Estudei muito pro vestibular de Biologia. Muitas pessoas me perguntavam por que eu, que era “tão esforçada, tinha tanto potencial” (quanta afirmação vazia…) não fazia logo vestibular para Medicina. Na época, eu dizia contudo que não gostava de lidar com gente doente, o que em parte é verdade dado meu coração de manteiga. Mas no fundinho lá dentro, eu sabia que a Medicina não ia satisfazer minha curiosidade intrínseca por todos os aspectos da vida, não só a humana. Fiz então prova para Biologia na Unicamp, na UFRJ e em Viçosa (MG). Meu sonho era a Unicamp e seu curso com ênfase na área molecular – sim, naquela época eu já tinha me caído de amores pelo DNA.

A tristeza se abateu em mim quando saiu o resultado e eu não havia passado. Chorei muito, muito, por dias e dias. Mas as outras provas vieram, e eu as fiz (meio sem esperanças, mas fiz). Passei nas 2. Podia escolher entre o Rio e Minas – e fiquei com Minas, pela tranquilidade da cidade, pelo novo ambiente, pela aventura do desconhecido, desde sempre na veia. Pelas perguntas que eu fazia a mim mesma em nome do conhecimento de uma nova vida.

Na faculdade de Biologia

Centro de Vivências e Bernardão - Universidade Federal de Viçosa (UFV) - Perguntas da vida de bióloga
O campus que me abrigou por 5 anos: Universidade Federal de Viçosa.
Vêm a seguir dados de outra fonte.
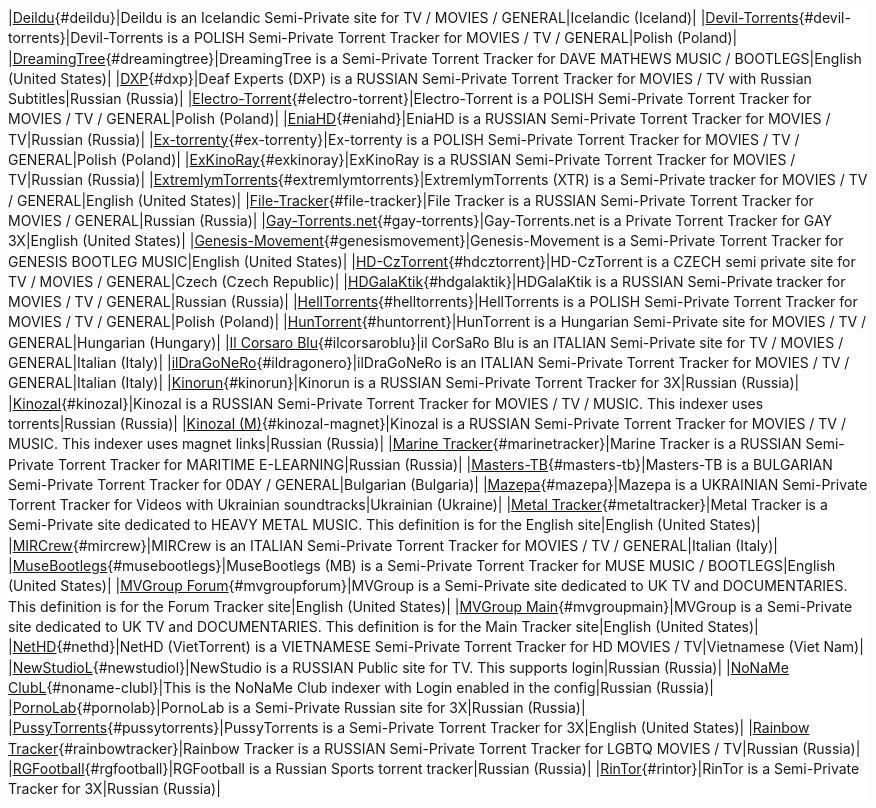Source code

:|[Deildu](https://deildu.net/){#deildu}|Deildu is an Icelandic Semi-Private site for TV / MOVIES / GENERAL|Icelandic (Iceland)|
|[Devil-Torrents](https://devil-torrents.pl/){#devil-torrents}|Devil-Torrents is a POLISH Semi-Private Torrent Tracker for MOVIES / TV / GENERAL|Polish (Poland)|
|[DreamingTree](https://dreamingtree.org/){#dreamingtree}|DreamingTree is a Semi-Private Torrent Tracker for DAVE MATHEWS MUSIC / BOOTLEGS|English (United States)|
|[DXP](https://dxp.ru/){#dxp}|Deaf Experts (DXP) is a RUSSIAN Semi-Private Torrent Tracker for MOVIES / TV with Russian Subtitles|Russian (Russia)|
|[Electro-Torrent](https://electro-torrent.pl/){#electro-torrent}|Electro-Torrent is a POLISH Semi-Private Torrent Tracker for MOVIES / TV / GENERAL|Polish (Poland)|
|[EniaHD](https://eniatv.com/){#eniahd}|EniaHD is a RUSSIAN Semi-Private Torrent Tracker for MOVIES / TV|Russian (Russia)|
|[Ex-torrenty](https://ex-torrenty.org/){#ex-torrenty}|Ex-torrenty is a POLISH Semi-Private Torrent Tracker for MOVIES / TV / GENERAL|Polish (Poland)|
|[ExKinoRay](http://exkinoray.fun/){#exkinoray}|ExKinoRay is a RUSSIAN Semi-Private Torrent Tracker for MOVIES / TV|Russian (Russia)|
|[ExtremlymTorrents](https://extremlymtorrents.ws/){#extremlymtorrents}|ExtremlymTorrents (XTR) is a Semi-Private tracker for MOVIES / TV / GENERAL|English (United States)|
|[File-Tracker](https://file-tracker.net/){#file-tracker}|File Tracker is a RUSSIAN Semi-Private Torrent Tracker for MOVIES / GENERAL|Russian (Russia)|
|[Gay-Torrents\.net](https://www.gay-torrents.net/){#gay-torrents}|Gay-Torrents\.net is a Private Torrent Tracker for GAY 3X|English (United States)|
|[Genesis-Movement](https://torrent.genesis-movement.org/){#genesismovement}|Genesis-Movement is a Semi-Private Torrent Tracker for GENESIS BOOTLEG MUSIC|English (United States)|
|[HD-CzTorrent](http://www.hd-cztorrent.cz/){#hdcztorrent}|HD-CzTorrent is a CZECH semi private site for TV / MOVIES / GENERAL|Czech (Czech Republic)|
|[HDGalaKtik](https://www.trackerpmr.com/){#hdgalaktik}|HDGalaKtik is a RUSSIAN Semi-Private tracker for MOVIES / TV / GENERAL|Russian (Russia)|
|[HellTorrents](https://helltorrents.com/){#helltorrents}|HellTorrents is a POLISH Semi-Private Torrent Tracker for MOVIES / TV / GENERAL|Polish (Poland)|
|[HunTorrent](https://huntorrent.org/){#huntorrent}|HunTorrent is a Hungarian Semi-Private site for MOVIES / TV / GENERAL|Hungarian (Hungary)|
|[Il Corsaro Blu](https://ilcorsaroblu.org/){#ilcorsaroblu}|il CorSaRo Blu is an ITALIAN Semi-Private site for TV / MOVIES / GENERAL|Italian (Italy)|
|[ilDraGoNeRo](https://ildragonero2.info/){#ildragonero}|ilDraGoNeRo is an ITALIAN Semi-Private Torrent Tracker for MOVIES / TV / GENERAL|Italian (Italy)|
|[Kinorun](http://kinorun.top/){#kinorun}|Kinorun is a RUSSIAN Semi-Private Torrent Tracker for 3X|Russian (Russia)|
|[Kinozal](https://kinozal.tv/){#kinozal}|Kinozal is a RUSSIAN Semi-Private Torrent Tracker for MOVIES / TV / MUSIC\. This indexer uses torrents|Russian (Russia)|
|[Kinozal (M)](https://kinozal.tv/){#kinozal-magnet}|Kinozal is a RUSSIAN Semi-Private Torrent Tracker for MOVIES / TV / MUSIC\. This indexer uses magnet links|Russian (Russia)|
|[Marine Tracker](https://seatracker.ru/){#marinetracker}|Marine Tracker is a RUSSIAN Semi-Private Torrent Tracker for MARITIME E-LEARNING|Russian (Russia)|
|[Masters-TB](https://masters-tb.com/){#masters-tb}|Masters-TB is a BULGARIAN Semi-Private Torrent Tracker for 0DAY / GENERAL|Bulgarian (Bulgaria)|
|[Mazepa](https://mazepa.to/){#mazepa}|Mazepa is a UKRAINIAN Semi-Private Torrent Tracker for Videos with Ukrainian soundtracks|Ukrainian (Ukraine)|
|[Metal Tracker](https://en.metal-tracker.com/){#metaltracker}|Metal Tracker is a Semi-Private site dedicated to HEAVY METAL MUSIC\. This definition is for the English site|English (United States)|
|[MIRCrew](https://mircrew-releases.org/){#mircrew}|MIRCrew is an ITALIAN Semi-Private Torrent Tracker for MOVIES / TV / GENERAL|Italian (Italy)|
|[MuseBootlegs](https://www.musebootlegs.com/){#musebootlegs}|MuseBootlegs (MB) is a Semi-Private Torrent Tracker for MUSE MUSIC / BOOTLEGS|English (United States)|
|[MVGroup Forum](https://forums.mvgroup.org/){#mvgroupforum}|MVGroup is a Semi-Private site dedicated to UK TV and DOCUMENTARIES\. This definition is for the Forum Tracker site|English (United States)|
|[MVGroup Main](https://forums.mvgroup.org/){#mvgroupmain}|MVGroup is a Semi-Private site dedicated to UK TV and DOCUMENTARIES\. This definition is for the Main Tracker site|English (United States)|
|[NetHD](https://nethd.org/){#nethd}|NetHD (VietTorrent) is a VIETNAMESE Semi-Private Torrent Tracker for HD MOVIES / TV|Vietnamese (Viet Nam)|
|[NewStudioL](https://newstudio.tv/){#newstudiol}|NewStudio is a RUSSIAN Public site for TV\. This supports login|Russian (Russia)|
|[NoNaMe ClubL](https://nnmclub.to/){#noname-clubl}|This is the NoNaMe Club indexer with Login enabled in the config|Russian (Russia)|
|[PornoLab](https://pornolab.net/){#pornolab}|PornoLab is a Semi-Private Russian site for 3X|Russian (Russia)|
|[PussyTorrents](https://pussytorrents.org/){#pussytorrents}|PussyTorrents is a Semi-Private Torrent Tracker for 3X|English (United States)|
|[Rainbow Tracker](https://gaytracker.ru/){#rainbowtracker}|Rainbow Tracker is a RUSSIAN Semi-Private Torrent Tracker for LGBTQ MOVIES / TV|Russian (Russia)|
|[RGFootball](http://rgfootball.net/){#rgfootball}|RGFootball is a Russian Sports torrent tracker|Russian (Russia)|
|[RinTor](https://rintor.org/){#rintor}|RinTor is a Semi-Private Tracker for 3X|Russian (Russia)|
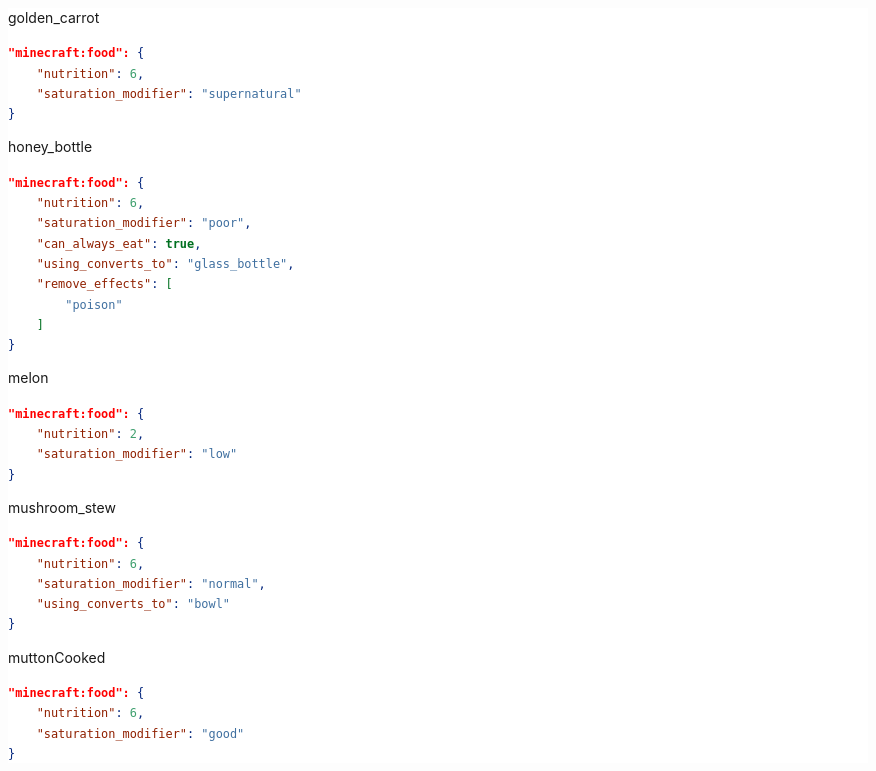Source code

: golden_carrot

<CodeHeader></CodeHeader>

```json
"minecraft:food": {
    "nutrition": 6,
    "saturation_modifier": "supernatural"
}
```

honey_bottle

<CodeHeader></CodeHeader>

```json
"minecraft:food": {
    "nutrition": 6,
    "saturation_modifier": "poor",
    "can_always_eat": true,
    "using_converts_to": "glass_bottle",
    "remove_effects": [
        "poison"
    ]
}
```

melon

<CodeHeader></CodeHeader>

```json
"minecraft:food": {
    "nutrition": 2,
    "saturation_modifier": "low"
}
```

mushroom_stew

<CodeHeader></CodeHeader>

```json
"minecraft:food": {
    "nutrition": 6,
    "saturation_modifier": "normal",
    "using_converts_to": "bowl"
}
```

muttonCooked

<CodeHeader></CodeHeader>

```json
"minecraft:food": {
    "nutrition": 6,
    "saturation_modifier": "good"
}
```
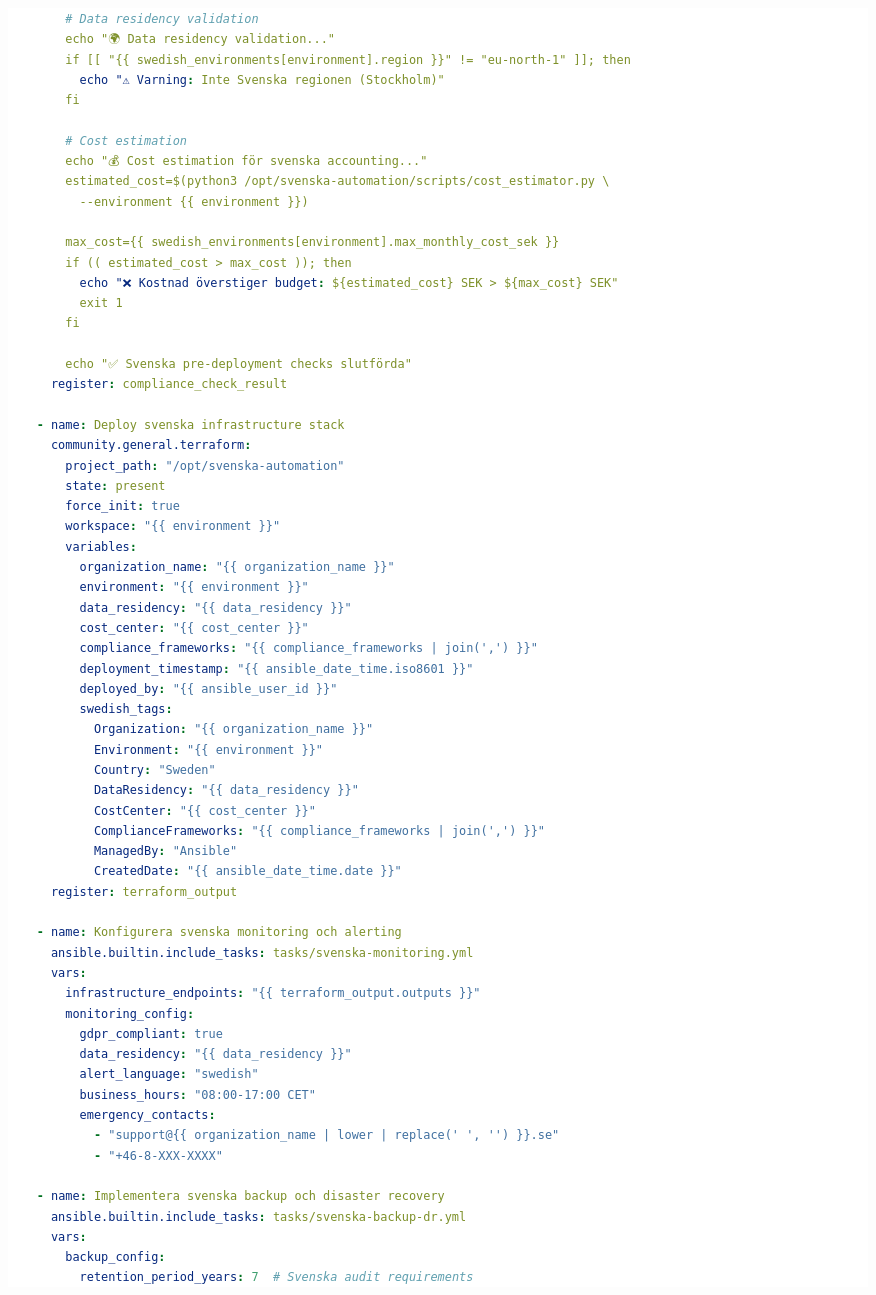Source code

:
 ```yaml
        # Data residency validation
        echo "🌍 Data residency validation..."
        if [[ "{{ swedish_environments[environment].region }}" != "eu-north-1" ]]; then
          echo "⚠️ Varning: Inte Svenska regionen (Stockholm)"
        fi
        
        # Cost estimation
        echo "💰 Cost estimation för svenska accounting..."
        estimated_cost=$(python3 /opt/svenska-automation/scripts/cost_estimator.py \
          --environment {{ environment }})
        
        max_cost={{ swedish_environments[environment].max_monthly_cost_sek }}
        if (( estimated_cost > max_cost )); then
          echo "❌ Kostnad överstiger budget: ${estimated_cost} SEK > ${max_cost} SEK"
          exit 1
        fi
        
        echo "✅ Svenska pre-deployment checks slutförda"
      register: compliance_check_result

    - name: Deploy svenska infrastructure stack
      community.general.terraform:
        project_path: "/opt/svenska-automation"
        state: present
        force_init: true
        workspace: "{{ environment }}"
        variables:
          organization_name: "{{ organization_name }}"
          environment: "{{ environment }}"
          data_residency: "{{ data_residency }}"
          cost_center: "{{ cost_center }}"
          compliance_frameworks: "{{ compliance_frameworks | join(',') }}"
          deployment_timestamp: "{{ ansible_date_time.iso8601 }}"
          deployed_by: "{{ ansible_user_id }}"
          swedish_tags:
            Organization: "{{ organization_name }}"
            Environment: "{{ environment }}"
            Country: "Sweden"
            DataResidency: "{{ data_residency }}"
            CostCenter: "{{ cost_center }}"
            ComplianceFrameworks: "{{ compliance_frameworks | join(',') }}"
            ManagedBy: "Ansible"
            CreatedDate: "{{ ansible_date_time.date }}"
      register: terraform_output

    - name: Konfigurera svenska monitoring och alerting
      ansible.builtin.include_tasks: tasks/svenska-monitoring.yml
      vars:
        infrastructure_endpoints: "{{ terraform_output.outputs }}"
        monitoring_config:
          gdpr_compliant: true
          data_residency: "{{ data_residency }}"
          alert_language: "swedish"
          business_hours: "08:00-17:00 CET"
          emergency_contacts:
            - "support@{{ organization_name | lower | replace(' ', '') }}.se"
            - "+46-8-XXX-XXXX"

    - name: Implementera svenska backup och disaster recovery
      ansible.builtin.include_tasks: tasks/svenska-backup-dr.yml
      vars:
        backup_config:
          retention_period_years: 7  # Svenska audit requirements
```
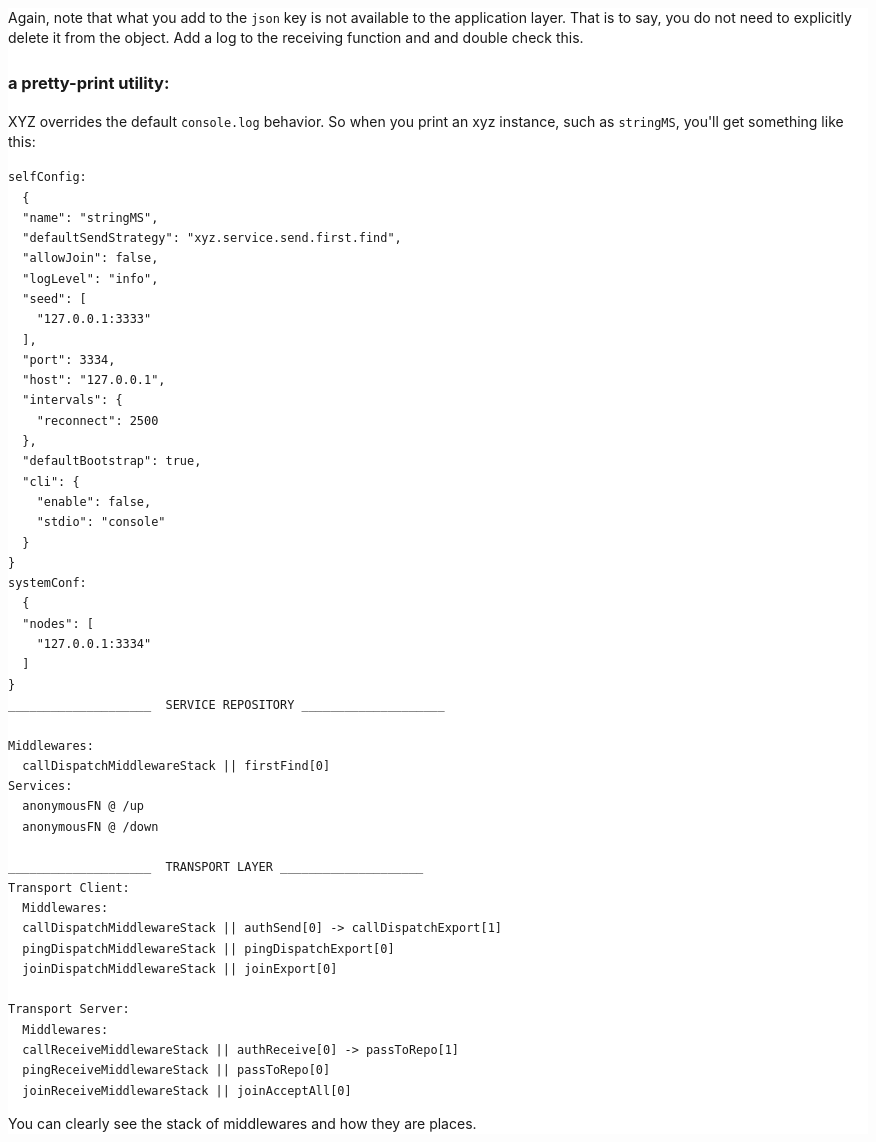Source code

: Again, note that what you add to the `json` key is not available to the application layer. That is to say, you do not need to explicitly delete it from the object. Add a log to the receiving function and and double check this.


### a pretty-print utility:

XYZ overrides the default `console.log` behavior. So when you print an xyz instance, such as `stringMS`, you'll get something like this:

```
selfConfig:
  {
  "name": "stringMS",
  "defaultSendStrategy": "xyz.service.send.first.find",
  "allowJoin": false,
  "logLevel": "info",
  "seed": [
    "127.0.0.1:3333"
  ],
  "port": 3334,
  "host": "127.0.0.1",
  "intervals": {
    "reconnect": 2500
  },
  "defaultBootstrap": true,
  "cli": {
    "enable": false,
    "stdio": "console"
  }
}
systemConf:
  {
  "nodes": [
    "127.0.0.1:3334"
  ]
}
____________________  SERVICE REPOSITORY ____________________

Middlewares:
  callDispatchMiddlewareStack || firstFind[0]
Services:
  anonymousFN @ /up
  anonymousFN @ /down

____________________  TRANSPORT LAYER ____________________
Transport Client:
  Middlewares:
  callDispatchMiddlewareStack || authSend[0] -> callDispatchExport[1]
  pingDispatchMiddlewareStack || pingDispatchExport[0]
  joinDispatchMiddlewareStack || joinExport[0]

Transport Server:
  Middlewares:
  callReceiveMiddlewareStack || authReceive[0] -> passToRepo[1]
  pingReceiveMiddlewareStack || passToRepo[0]
  joinReceiveMiddlewareStack || joinAcceptAll[0]
```

You can clearly see the stack of middlewares and how they are places.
O início de uma caminhada pelas perguntas da vida.

Eu tinha 17 anos, e fui morar sozinha longe de casa numa cidade que eu não conhecia nem nunca tinha ido antes. Por sorte, no primeiro dia de aula, apareceu um amigo meu de longa data na mesma turma, o Rafaelo Galvão, o que me deu um pouco mais de segurança para enfrentar a nova empreitada da vida. (Ele havia estudado comigo desde a primeira série primária, e continuamos estudando juntos na faculdade, até a colação de grau. Hoje, ironicamente, ele também é um biólogo molecular como eu – só que ele estuda plantas.) Tudo era novo, um grande desafio.

Mas foi quando eu comecei a visitar os laboratórios da universidade, ter aulas mais profundas de todas as amplitudes que o estudo da vida engloba, ter contato com professores que mais indagavam que respondiam, que percebi que eu tinha realmente nascido para ter uma vida de bióloga. Não cabia em mim outra profissão: perguntador profissional.

Aprender a perguntar

O aprendizado dos mecanismos que definem o que é a VIDA é simplesmente encantador. Mas mais encantadora ainda é a oportunidade que temos de aprender a perguntar. Tudo, para todos. A atividade exclusivamente humana chamada ciência é moldada a partir de perguntas. Einstein (?) dizia que “as perguntas mais difíceis de responder são as mais simples” – e é verdade. “O que é vida?” é um bom exemplo. E tantas outras. Perguntar só se aprende perguntando. Questionar, questionar. Exercer um ceticismo contínuo, buscar as informações da forma mais clara possível, sem vergonha mesmo, sem medo de errar. Investigar as referências, analisar com lógica. Perguntar, perguntar.

Eu sempre me questionei muito, sobre tudo e mais um pouco. E perguntava aos meus pais, amigos, professores, que tinham que aguentar todos os meus “por quês” com uma paciência de anjo. Mas foi na faculdade de biologia que aprendi que a pergunta enriquecedora é aquela que te possibilita outro questionamento na resposta. Um aprendizado que carreguei comigo para todos os aspectos da minha vivência.

Vida de bióloga

Hoje, após um diploma debaixo do braço, uma pós-graduação difícil e muitas perguntas intrigantes, eu percebo que a vida de bióloga é uma árdua profissão de 24h/dia, 7 dias/semana, 365 dias/ano. A vida, nosso objeto de estudo, acontece a todo momento, naturalmente, e a cada um desses momentos, ela imprime uma nova perspectiva, um novo fato é adicionado, uma nova experiência é compartilhada, um novo aspecto surge. E uma nova pergunta emerge. E eis que para mim a carreira e a vida de bióloga envolve esse contínuo buscar da próxima pergunta que nos deixará embasbacados com a maravilha que é viver.

Tudo de bom sempre para nós, biólogos, eternos perguntadores da vida natural.